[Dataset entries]
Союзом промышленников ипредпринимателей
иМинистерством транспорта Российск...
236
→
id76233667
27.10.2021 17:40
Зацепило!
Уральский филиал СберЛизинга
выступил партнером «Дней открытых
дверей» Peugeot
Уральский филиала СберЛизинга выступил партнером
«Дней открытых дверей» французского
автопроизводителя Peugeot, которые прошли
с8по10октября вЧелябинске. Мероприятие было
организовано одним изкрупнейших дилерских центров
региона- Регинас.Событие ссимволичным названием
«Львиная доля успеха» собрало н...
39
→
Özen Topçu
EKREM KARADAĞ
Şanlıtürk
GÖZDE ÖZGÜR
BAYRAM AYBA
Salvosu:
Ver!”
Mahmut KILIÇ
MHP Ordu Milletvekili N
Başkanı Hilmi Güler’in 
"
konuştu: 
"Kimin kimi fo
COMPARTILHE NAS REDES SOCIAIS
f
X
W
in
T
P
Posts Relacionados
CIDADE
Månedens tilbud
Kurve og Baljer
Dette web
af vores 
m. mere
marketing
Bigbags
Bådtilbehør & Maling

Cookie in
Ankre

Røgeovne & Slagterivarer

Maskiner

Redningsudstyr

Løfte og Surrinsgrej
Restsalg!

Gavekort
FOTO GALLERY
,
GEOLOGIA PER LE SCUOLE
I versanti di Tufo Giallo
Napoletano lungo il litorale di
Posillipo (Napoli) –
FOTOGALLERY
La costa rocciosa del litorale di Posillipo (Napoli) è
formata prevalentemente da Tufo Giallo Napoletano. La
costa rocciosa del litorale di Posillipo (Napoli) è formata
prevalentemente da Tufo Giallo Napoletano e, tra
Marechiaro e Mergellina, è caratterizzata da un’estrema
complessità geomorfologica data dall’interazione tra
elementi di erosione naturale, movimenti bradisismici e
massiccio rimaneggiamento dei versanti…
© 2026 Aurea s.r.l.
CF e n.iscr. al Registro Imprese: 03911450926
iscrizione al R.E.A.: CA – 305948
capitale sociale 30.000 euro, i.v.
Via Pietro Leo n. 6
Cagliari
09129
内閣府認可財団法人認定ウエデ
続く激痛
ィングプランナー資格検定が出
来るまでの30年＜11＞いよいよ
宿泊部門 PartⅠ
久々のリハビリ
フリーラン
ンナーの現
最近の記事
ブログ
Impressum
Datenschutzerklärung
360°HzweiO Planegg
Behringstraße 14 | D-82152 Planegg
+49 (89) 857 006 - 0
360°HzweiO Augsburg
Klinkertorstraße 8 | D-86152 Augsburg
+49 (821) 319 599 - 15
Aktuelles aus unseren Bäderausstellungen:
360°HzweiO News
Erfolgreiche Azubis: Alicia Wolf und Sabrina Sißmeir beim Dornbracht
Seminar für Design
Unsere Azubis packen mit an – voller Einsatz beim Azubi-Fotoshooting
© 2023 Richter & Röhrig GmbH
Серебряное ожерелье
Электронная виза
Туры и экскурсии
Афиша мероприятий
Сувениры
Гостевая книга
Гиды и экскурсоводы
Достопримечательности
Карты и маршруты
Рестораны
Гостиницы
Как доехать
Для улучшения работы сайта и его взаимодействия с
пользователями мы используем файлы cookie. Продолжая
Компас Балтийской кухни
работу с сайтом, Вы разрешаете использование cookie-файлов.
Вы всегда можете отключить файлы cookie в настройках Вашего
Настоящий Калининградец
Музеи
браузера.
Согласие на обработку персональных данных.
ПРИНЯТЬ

## [Aim of the task]
An exact copy of the data is needed, running from its first line through the line that holds "организовано одним изкрупнейших", and nothing beyond that.

## [Solved problem]
Союзом промышленников ипредпринимателей
иМинистерством транспорта Российск...
236
→
id76233667
27.10.2021 17:40
Зацепило!
Уральский филиал СберЛизинга
выступил партнером «Дней открытых
дверей» Peugeot
Уральский филиала СберЛизинга выступил партнером
«Дней открытых дверей» французского
автопроизводителя Peugeot, которые прошли
с8по10октября вЧелябинске. Мероприятие было
организовано одним изкрупнейших дилерских центров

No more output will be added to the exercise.